DO YOU KNOW YOUR MELASMA?
From the clinical point of view, it has been found that the hyperpigmentation of melasma is not always evenly distributed. In fact, at the level of the face, it can be concentrated in three typical areas:
1) The central-facial area, is affected most frequently. In particular it relates to cheeks, upper lip, nose, forehead, and chin.
2) The malar area, only affects the cheeks and nose.
3) The mandibular area, which involves precisely the jaw and is the less frequent.
HOW TO UNDERSTAND WHAT TYPE OF MELASMA YOU HAVE
Thanks to a dermatological inspection with Wood's lamp, we can figure out which type of melasma affects the skin. In fact, histologically, melasma can be classified in different ways, depending on the skin layer where hyperpigmentation is found. The pigment can be in more or less deep layers. Studies have found that the analysis carried out with Wood's lamp allows a good response compared to the histological examination, indicating the layer where the problem is.

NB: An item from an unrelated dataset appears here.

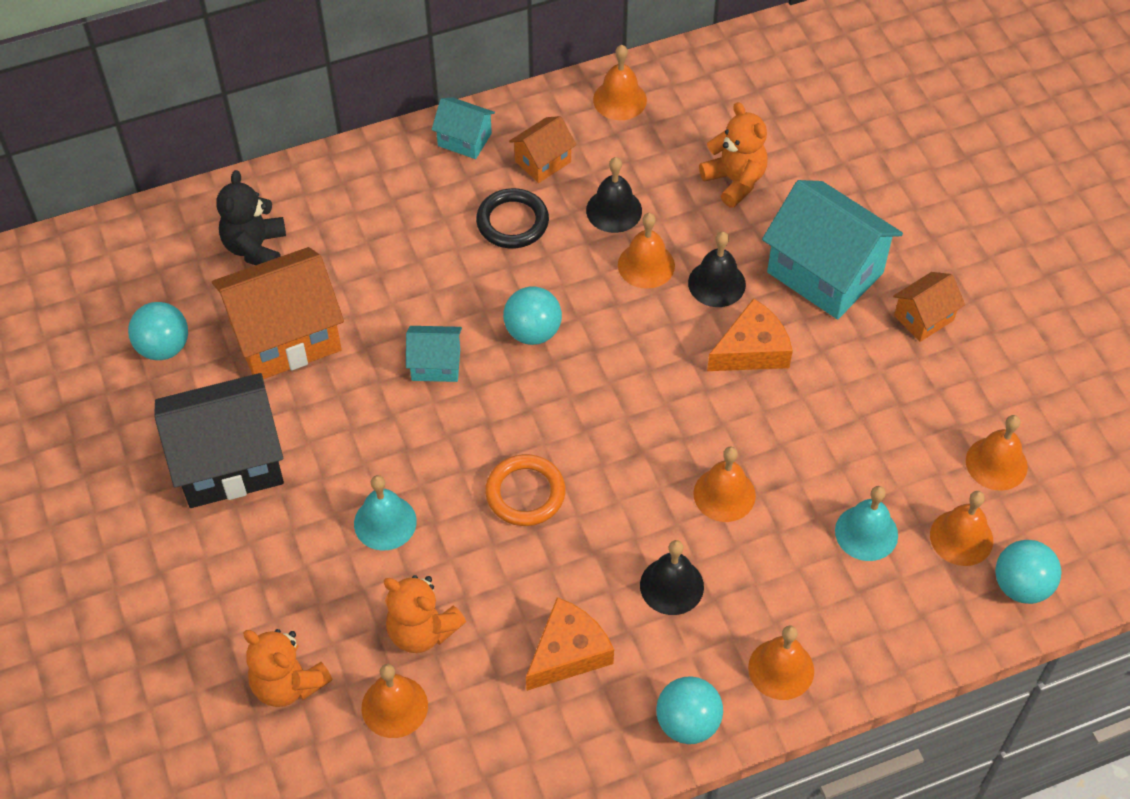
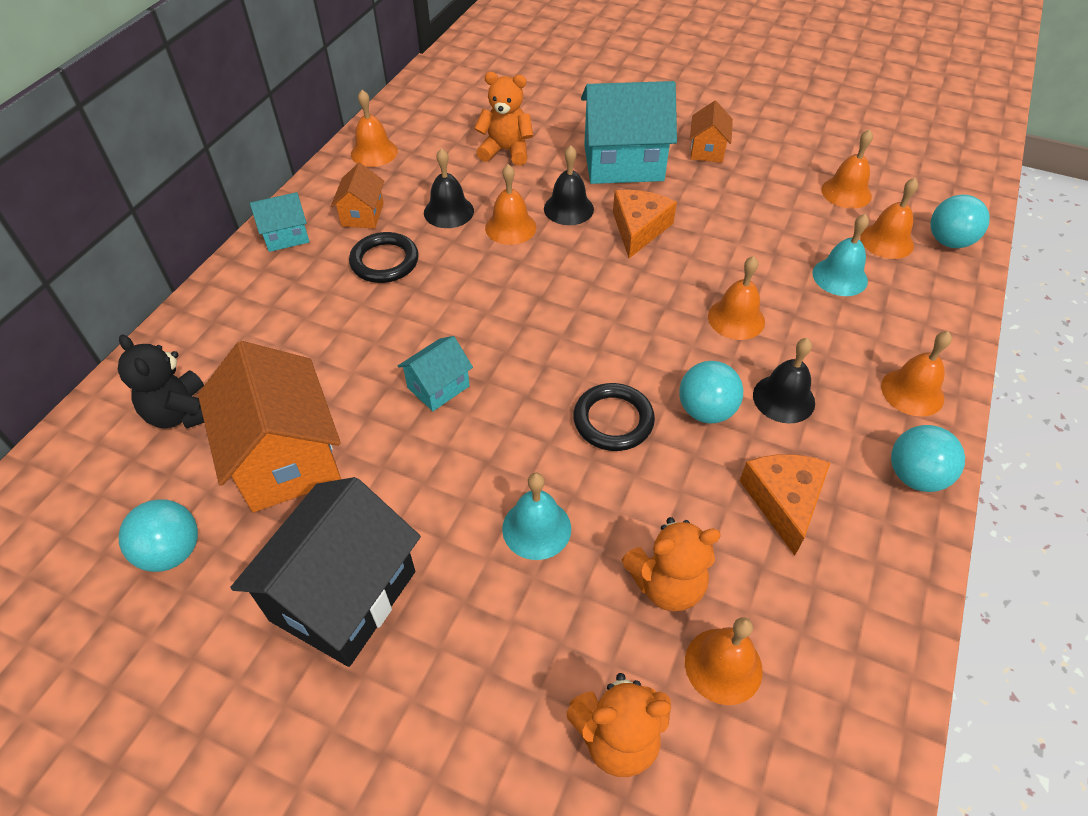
camera: 45 degrees left, 5 degrees down
(285, 336) = (285, 458): orange house -> orange house turned 45 degrees counterclockwise
(525, 493) = (613, 420): orange ring -> black ring
(533, 332) = (484, 316): turquoise ball -> turquoise ball (706, 411)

It is very useful to detect the type of melasma, as this may help to find the best way to intervene in order to reduce the problem. It gives information on the timing and possible success of the treatment. For example, an epidermal melasma responds to treatment better than the other types, with excellent whitening results.
- Prignano F, Ortonne JP, Buggiani G, Lotti T. Therapeutical approaches in melasma. Dermatol Clin 2007; 25: 337–342.
- Khanna N, Rasool S. Facial malanoses: indian perspective. IJDVL 2011; 77:552-564.
- Gupta LK, Singhi MK. Wood’s lamp. IJDVL 2004; 70: 131-135.